A retoma do turismo no pós-covid, segundo o Governo “tem de ser devidamente preparada, utilizando este sector para alavancar a restante economia”. Para tal, a política de transportes terá de ser “eficiente e eficaz, com maior regularidade, previsibilidade e estabilidade”.
  As obras públicas “terão como matriz o rigor e a parcimónia na contratação e adjudicação, mas também a redução da pegada ecológica ao dar preferência aos materiais locais”, refere-se no programa de governo que considera “uma exigência a substituição dos actuais cabos submarinos de fibra óptica”.
 O Governo propõe-se “delinear, ouvidos os parceiros sociais e ponderadas as suas preocupações, um plano de reactivação e retoma económica”.
Este plano terá como objectivo o relançamento da economia dos Açores a partir de 2021, utilizando os recursos financeiros atribuídos à Região pelo novo Quadro Financeiro Plurianual e pelo Plano de Recuperação e Resiliência.
Para o Governo “é imprescindível atenuar e inverter os números preocupantes da tendência de despovoamento que se verificam nas nossas ilhas, de forma a assegurar a sustentabilidade demográfica e os recursos necessários ao crescimento da economia”. 
Em consequência, refere-se no programa do governo, o aumento da natalidade “tem de ser um objectivo central das políticas públicas regionais, através de medidas concretas que reforcem os apoios às famílias, o aumento sustentado das prestações sociais, bem como a disponibilização de respostas sociais que permitam a conjugação da actividade profissional com o exercício da parentalidade”.

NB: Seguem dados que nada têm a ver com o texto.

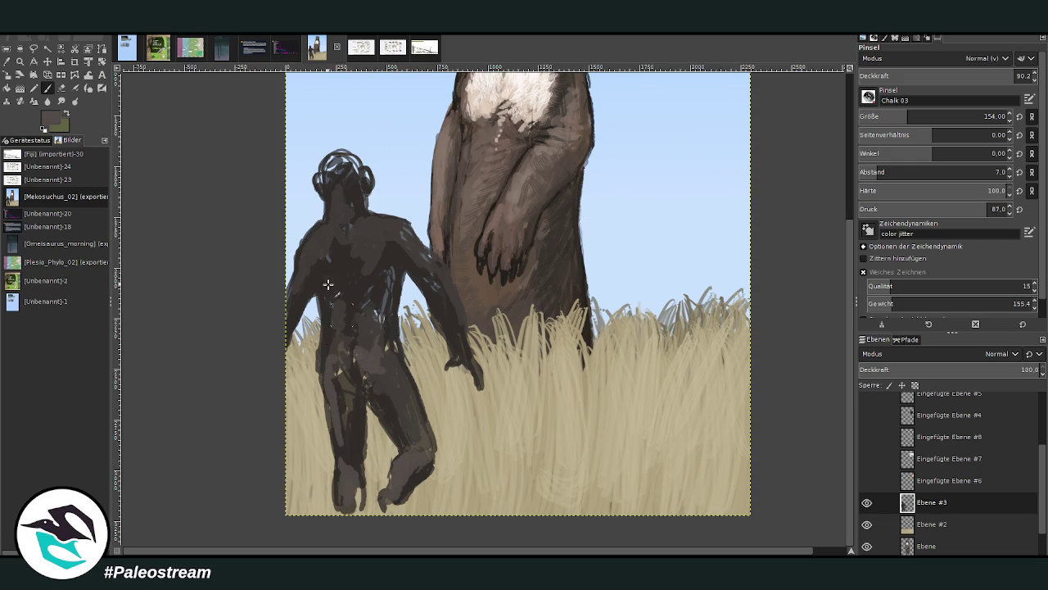
left_click_drag(327, 239, 360, 219)
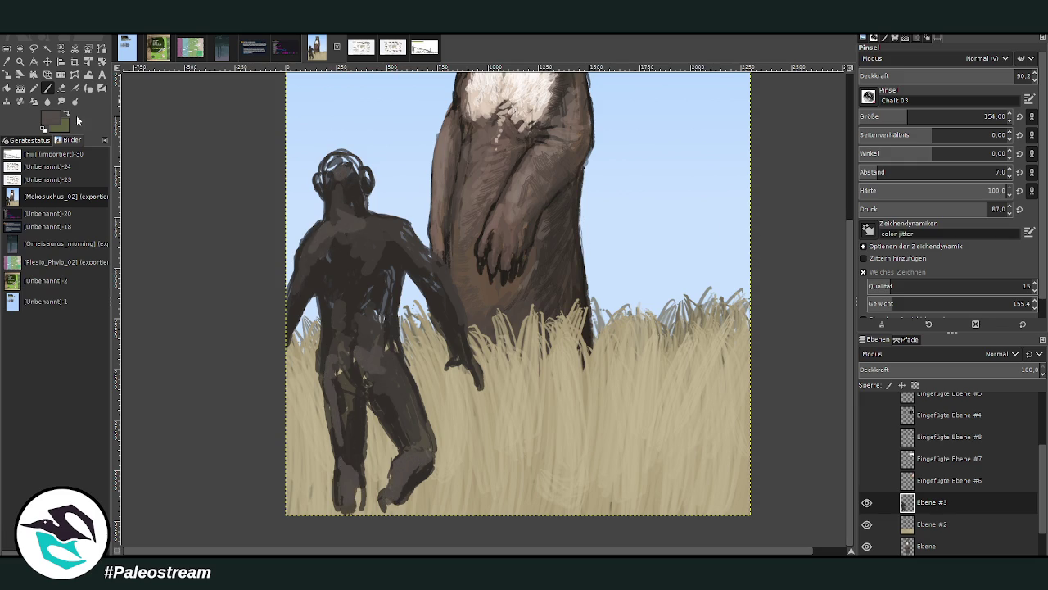
left_click(348, 196, "ctrl")
- Darken the figure's head, torso, hip and back with near-black, covering the light streaks
mouse_move(331, 169)
left_mouse_down()
mouse_move(338, 188)
mouse_move(361, 195)
mouse_move(352, 156)
mouse_move(346, 214)
left_mouse_up()
mouse_move(362, 292)
left_mouse_down()
mouse_move(370, 276)
mouse_move(433, 289)
mouse_move(398, 254)
mouse_move(387, 270)
mouse_move(391, 348)
mouse_move(377, 310)
mouse_move(357, 321)
left_mouse_up()
mouse_move(366, 394)
left_mouse_down()
mouse_move(354, 370)
mouse_move(359, 467)
mouse_move(392, 429)
mouse_move(381, 403)
left_mouse_up()
mouse_move(327, 282)
left_mouse_down()
mouse_move(324, 254)
mouse_move(295, 312)
mouse_move(315, 325)
left_mouse_up()
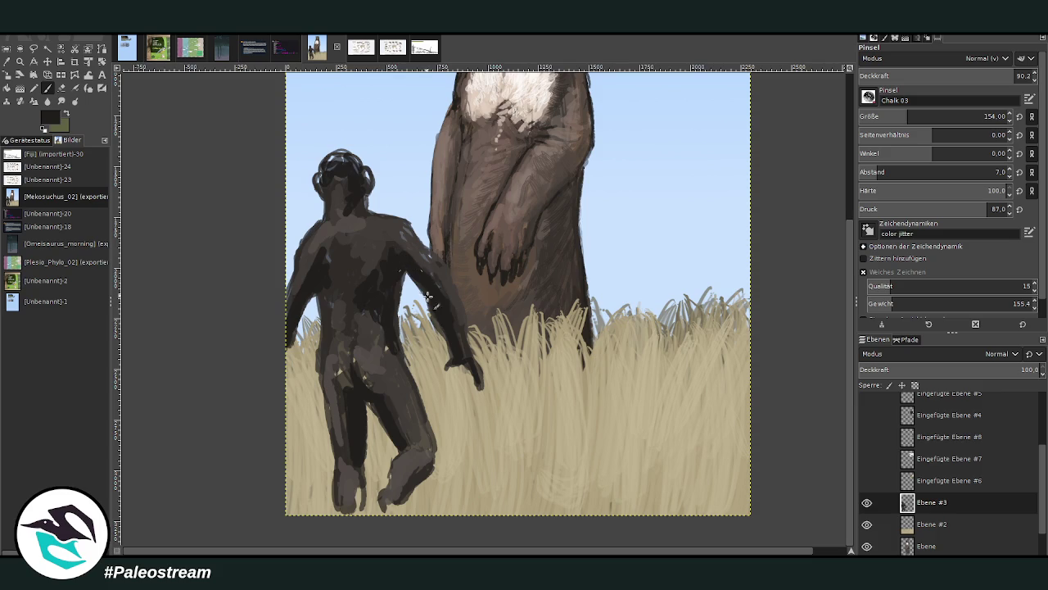
mouse_move(330, 265)
left_mouse_down()
mouse_move(339, 286)
mouse_move(328, 331)
mouse_move(345, 398)
left_mouse_up()
mouse_move(356, 194)
left_mouse_down()
mouse_move(341, 164)
mouse_move(365, 175)
left_mouse_up()
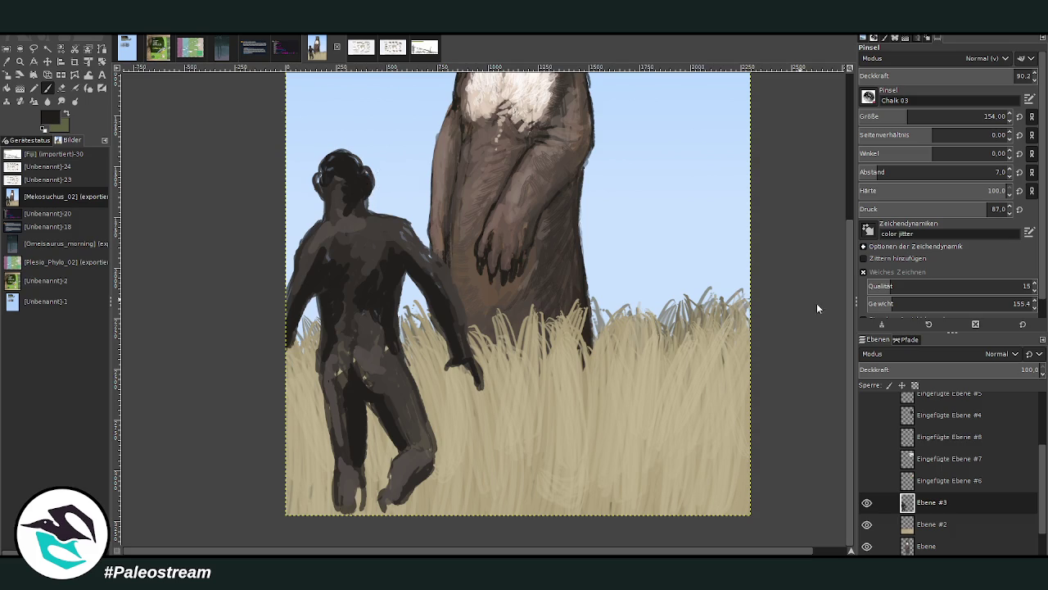
left_click(995, 116)
- Add lighter brown highlights on the figure's head with a size-30 brush
type("30")
key("Return")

O Governo anuncia, a propósito, medidas de “estímulo” à natalidade que permitam combater a erosão demográfica, que também passam pela revisão dos apoios concedidos às creches e às famílias com filhos nas creches”.
Propõe-se “apoiar” a criação de uma rede de respostas personalizadas de apoio à infância em termos de mini-creches e amas.

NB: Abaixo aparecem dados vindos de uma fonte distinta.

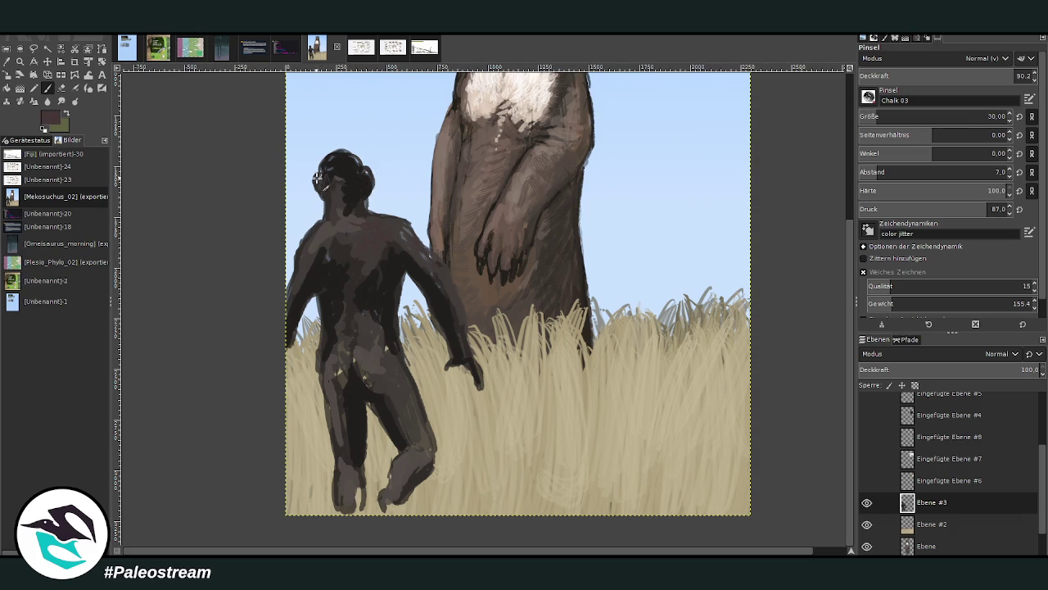
mouse_move(353, 172)
left_mouse_down()
mouse_move(344, 160)
mouse_move(370, 196)
left_mouse_up()
- Darken the edges of the figure's neck and arms with brush size 76
left_click_drag(991, 119, 797, 71)
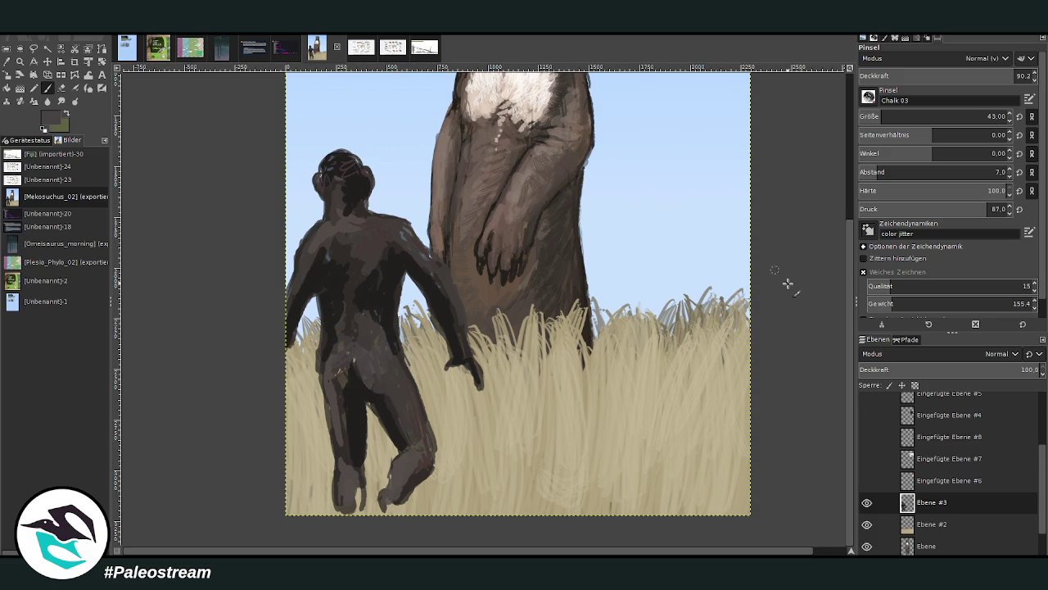
key("bracketright")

Ao nível social, o novo Executivo açoriano quer “rever e reforçar” o Plano Regional de Combate à Pobreza e envolver neste combate as IPSS e as Misericórdias.
Pretende “reduzir, através da inserção social e laboral o número de beneficiários do Rendimento Social de Inserção (RSI), em idade activa, com capacidade de trabalho, aumentando a sua colaboração com a comunidade onde estão inseridos, no entendimento de que a concessão deste apoio deve ter um carácter temporário, devendo a sua atribuição ser fiscalizada”. 
Quer “aumentar a majoração regional às famílias de acolhimento de pessoas idosas, de forma a criar condições de alternativa à institucionalização”.
Vai “revitalizar e operacionalizar” o Conselho Regional da Segurança Social dos Açores, com o objectivo de aprofundar a participação das IPSS e Misericórdias na definição.
O Governo vai submeter à Assembleia Legislativa uma iniciativa legislativa para a fixação de um coeficiente de sustentabilidade próprio para os Açores, de forma “a permitir a diminuição da idade de reforma na Região”.
Vai monitorizar e reavaliar a “Agenda para a Habitação nos Açores 2020-2031” para “possibilitar o acesso à habitação a preços compatíveis com o rendimento das famílias, através de incentivos ao mercado de arrendamento urbano e à disponibilização de fogos à preços acessíveis”.
Preconiza uma “nova cultura política” na relação da Região com as empresas do sector público empresarial regional que pressupõe a “despartidarização dos seus órgãos de gestão”. A este nível é seu objectivo “reduzir o número de gestores públicos regionais”.
É seu propósito “reforçar a responsabilidade e o sancionamento “dos gestores públicos regionais no cumprimento dos respectivos contratos-programa e na utilização dos fundos públicos.
Está no programa do Governo uma redução máxima do legalmente admitido das taxas nacionais de IVA e IRC. E, para as famílias, a redução máxima da taxa de IRS nos escalões ainda excluídos.
No âmbito dos fundos estruturais e das pequenas e médias empresas é objectivo do governo “reduzirá a burocracia, alargará as condições de elegibilidade e providenciará apoio técnico aos beneficiários”. Neste sentido, “orientará mais fundos europeus para as pequenas e médias empresas do tecido empresarial de cada ilha”.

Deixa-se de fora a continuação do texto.